The data>
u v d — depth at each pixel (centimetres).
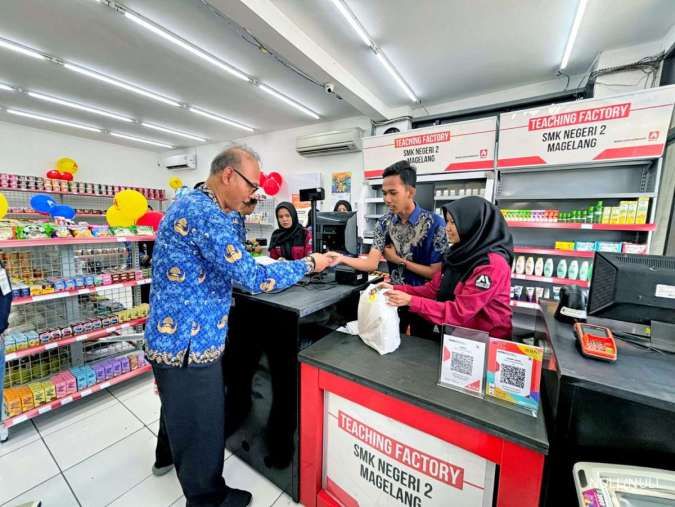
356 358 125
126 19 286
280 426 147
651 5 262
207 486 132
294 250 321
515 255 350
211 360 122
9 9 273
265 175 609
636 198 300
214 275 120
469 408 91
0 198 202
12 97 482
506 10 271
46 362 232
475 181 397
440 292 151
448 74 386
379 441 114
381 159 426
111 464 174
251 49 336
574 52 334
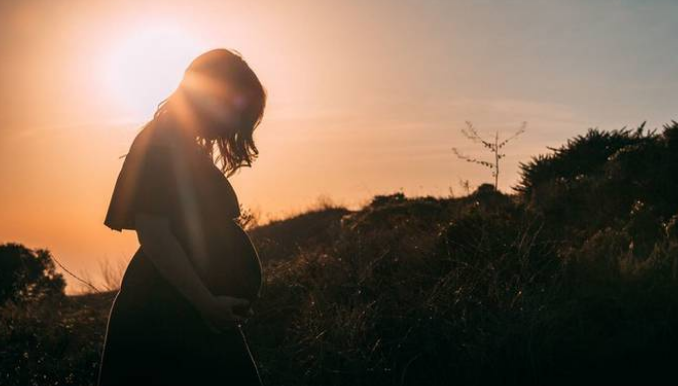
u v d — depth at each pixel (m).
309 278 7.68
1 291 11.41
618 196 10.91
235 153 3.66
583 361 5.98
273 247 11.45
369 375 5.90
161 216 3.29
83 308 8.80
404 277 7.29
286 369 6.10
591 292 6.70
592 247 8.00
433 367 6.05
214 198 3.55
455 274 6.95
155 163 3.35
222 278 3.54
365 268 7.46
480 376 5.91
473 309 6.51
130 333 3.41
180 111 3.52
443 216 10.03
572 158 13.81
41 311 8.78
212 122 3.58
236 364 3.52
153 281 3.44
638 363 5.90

What you need to do>
Write out an exact transcription of the line with "583 361 5.98" and of each line after it; stop at the end of the records.

Completed exercise>
583 361 5.98
273 247 11.45
369 375 5.90
161 216 3.29
83 308 8.80
404 277 7.29
286 369 6.10
591 292 6.70
592 247 8.00
433 367 6.05
214 198 3.55
455 274 6.95
155 163 3.35
222 278 3.54
365 268 7.46
480 376 5.91
473 309 6.51
130 333 3.41
180 111 3.52
443 216 10.03
572 158 13.81
41 311 8.78
212 122 3.58
236 364 3.52
153 281 3.44
638 363 5.90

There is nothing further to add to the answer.